- Exercise
Scan each line of the entries below for the word "down" and count the ones where it appears. The answer is that number alone.

Items from a dataset:
=== Begin Enclosure ===
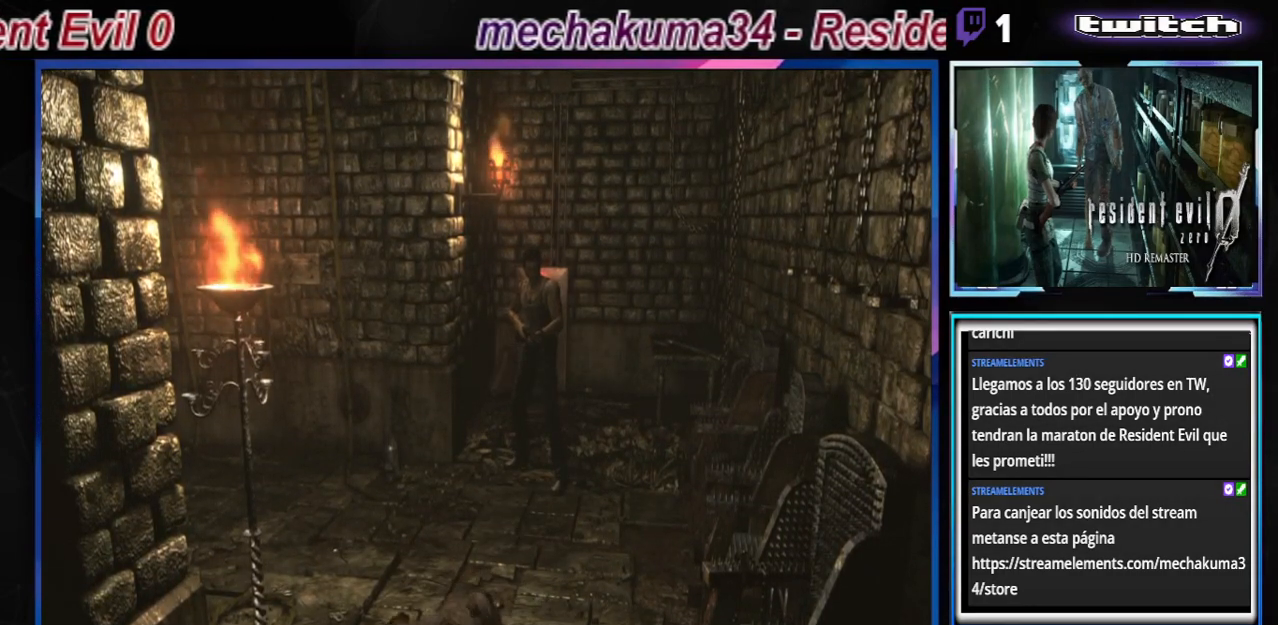
{"buttons": ["R1"], "left_stick": "center", "events": [[133, "A", "down"], [267, "A", "up"]]}
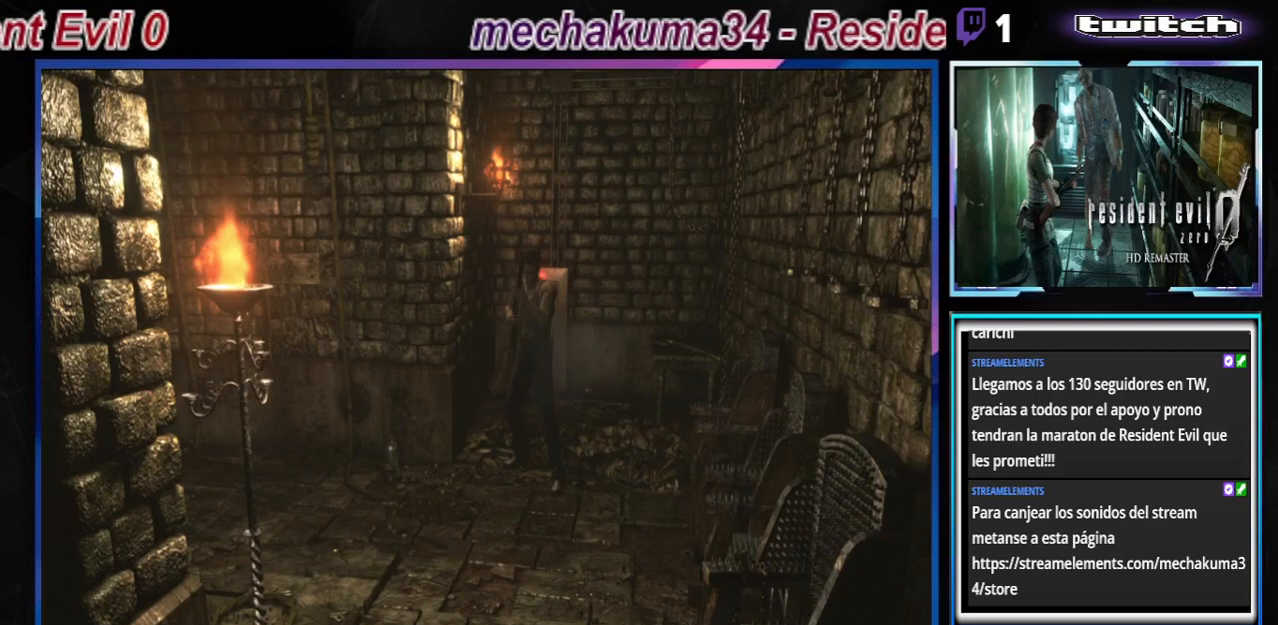
{"buttons": ["R1"], "left_stick": "center", "events": []}
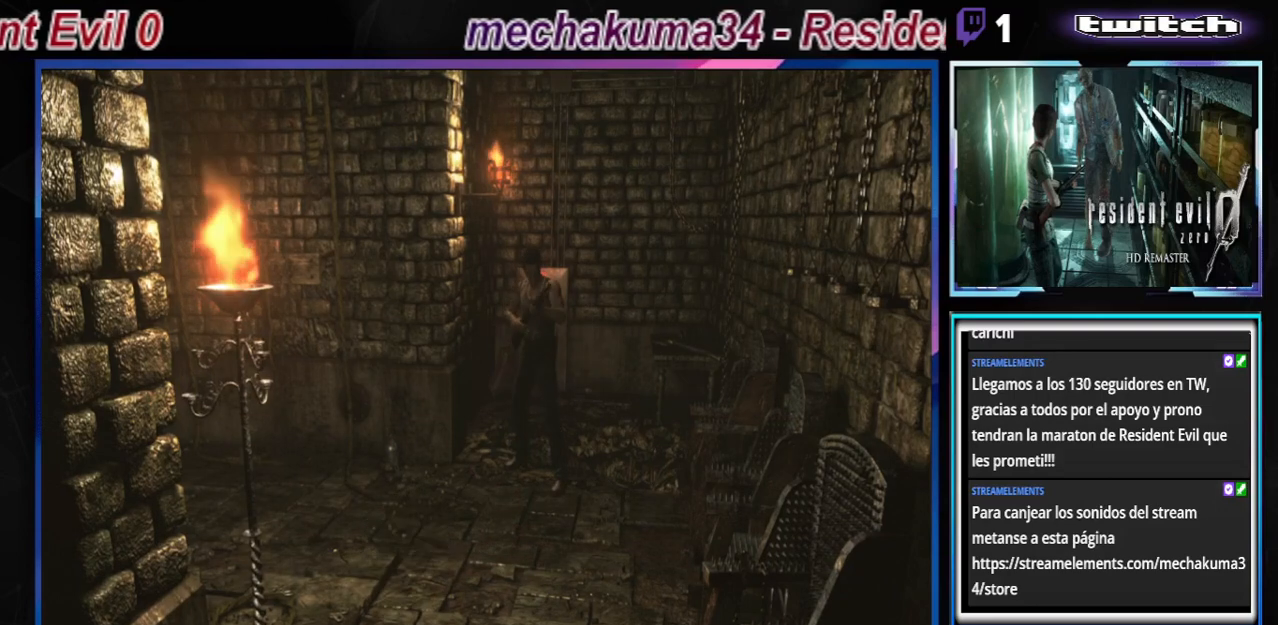
{"buttons": [], "left_stick": "left", "events": [[167, "left_stick", "left"], [233, "R1", "up"]]}
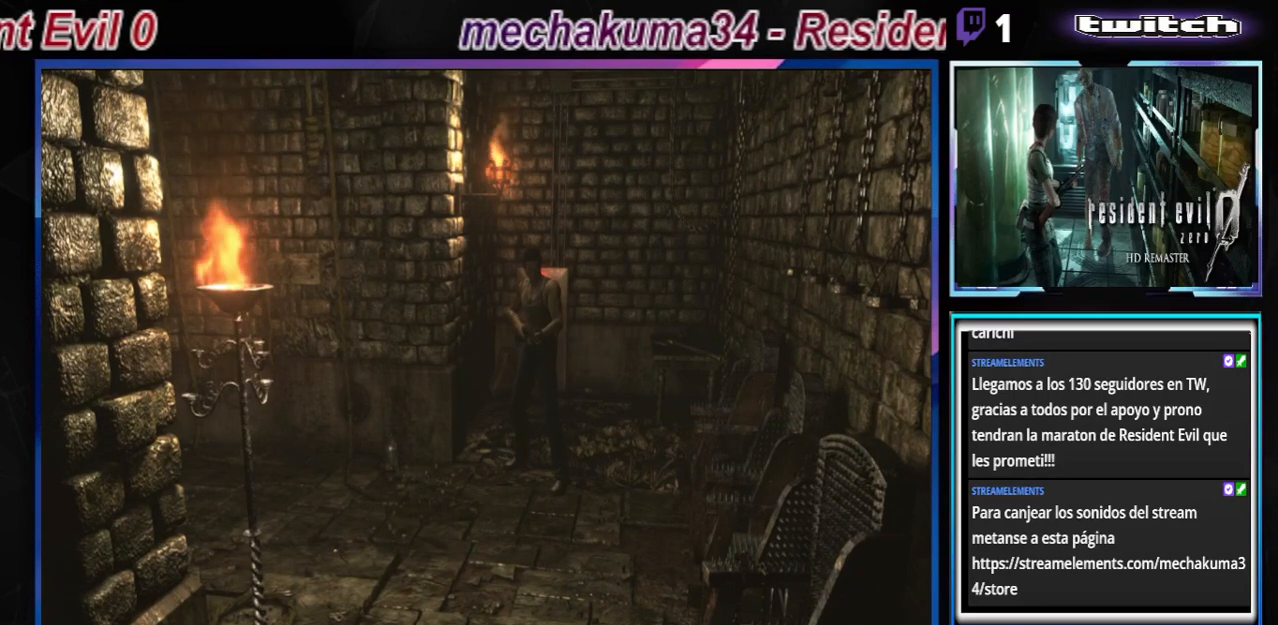
{"buttons": [], "left_stick": "left", "events": []}
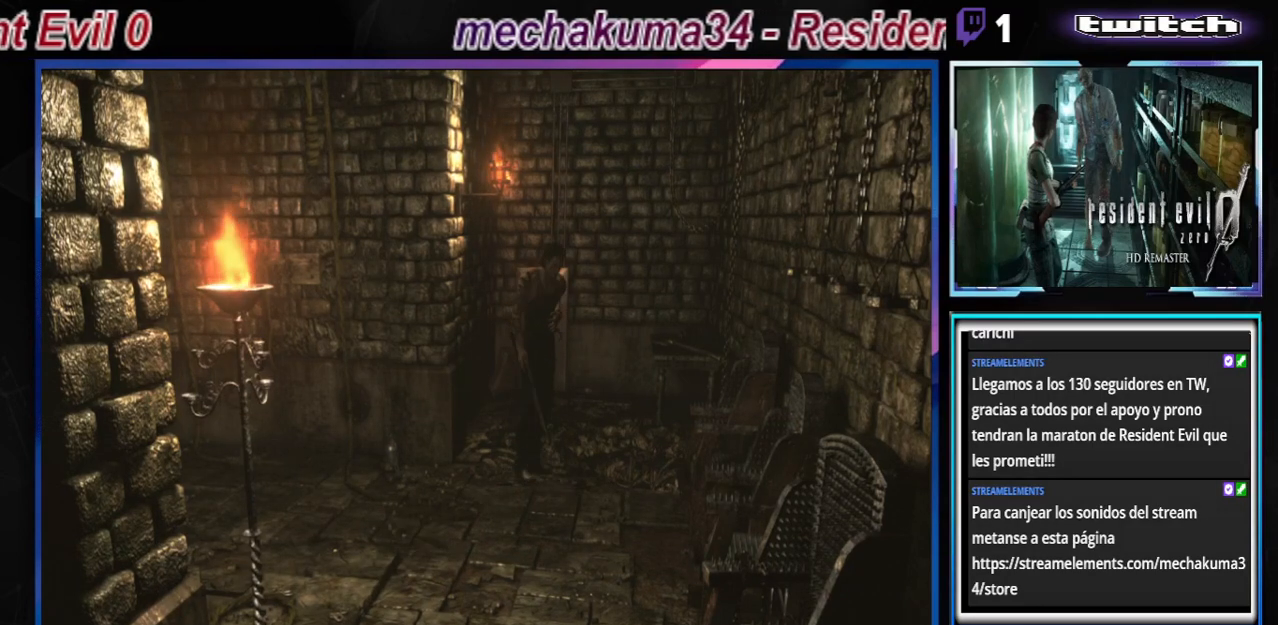
{"buttons": [], "left_stick": "left", "events": [[333, "A", "down"], [467, "A", "up"]]}
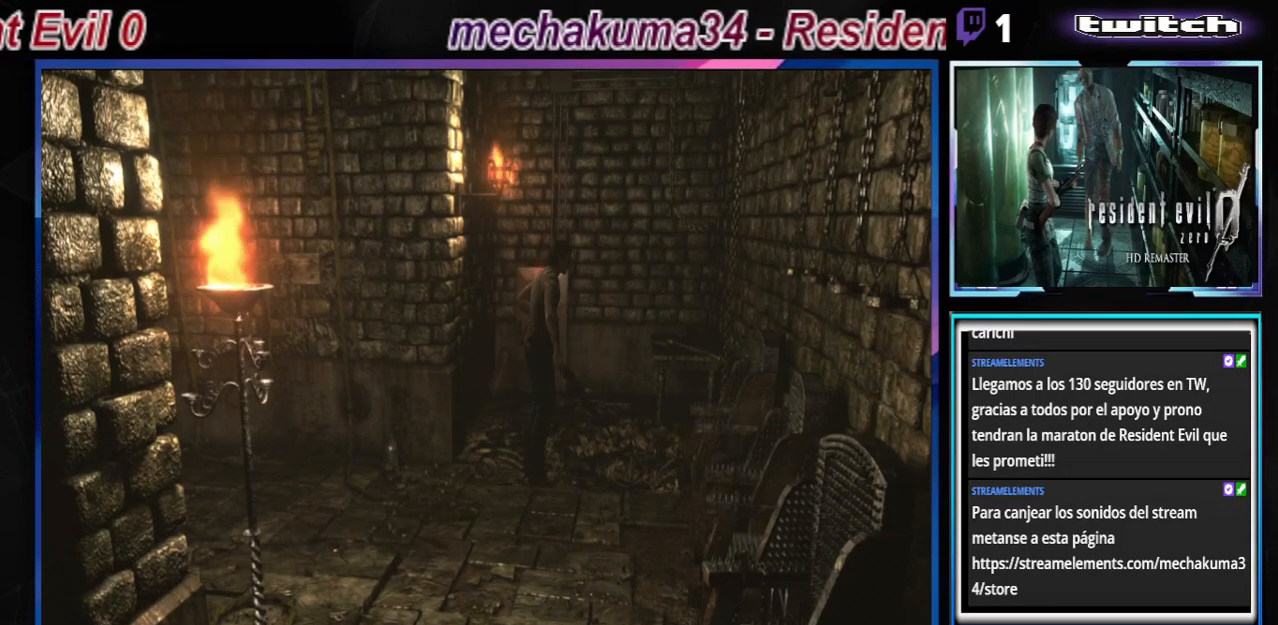
{"buttons": ["A", "B"], "left_stick": "up-left", "events": [[67, "left_stick", "up-left"], [133, "B", "down"], [300, "A", "down"], [333, "B", "up"], [367, "B", "down"], [433, "A", "up"], [500, "A", "down"]]}
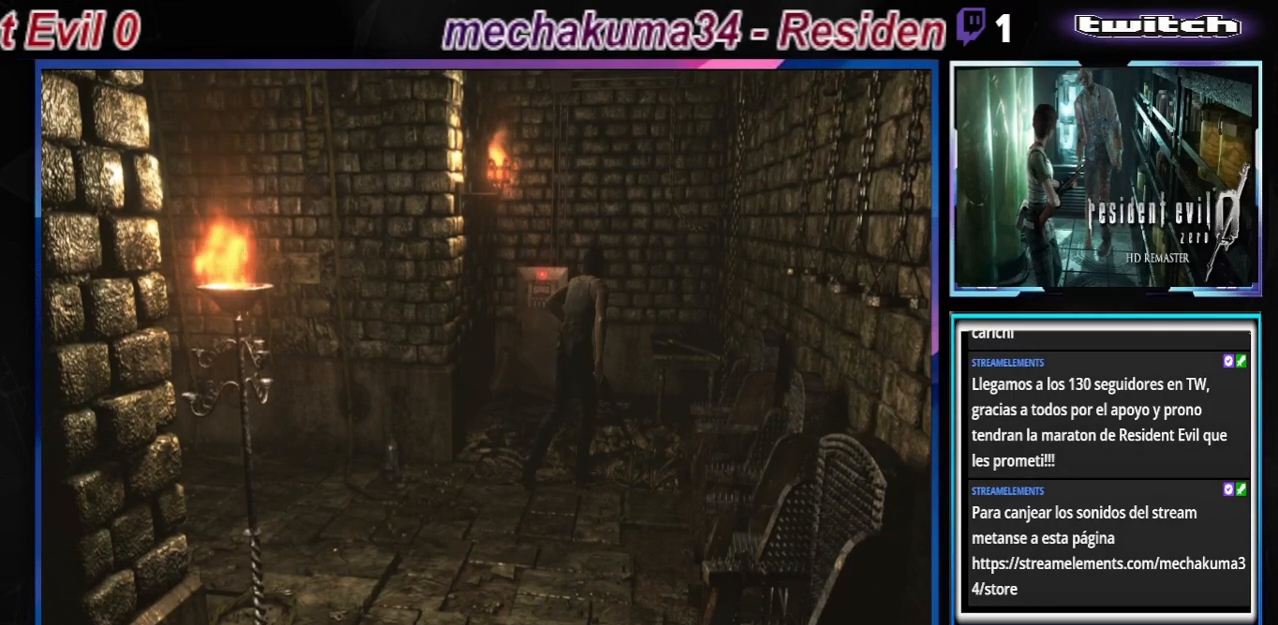
{"buttons": ["A"], "left_stick": "center", "events": [[33, "B", "up"], [133, "A", "up"], [300, "A", "down"], [300, "left_stick", "center"], [433, "A", "up"], [500, "A", "down"]]}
=== End Enclosure ===
- Your response
4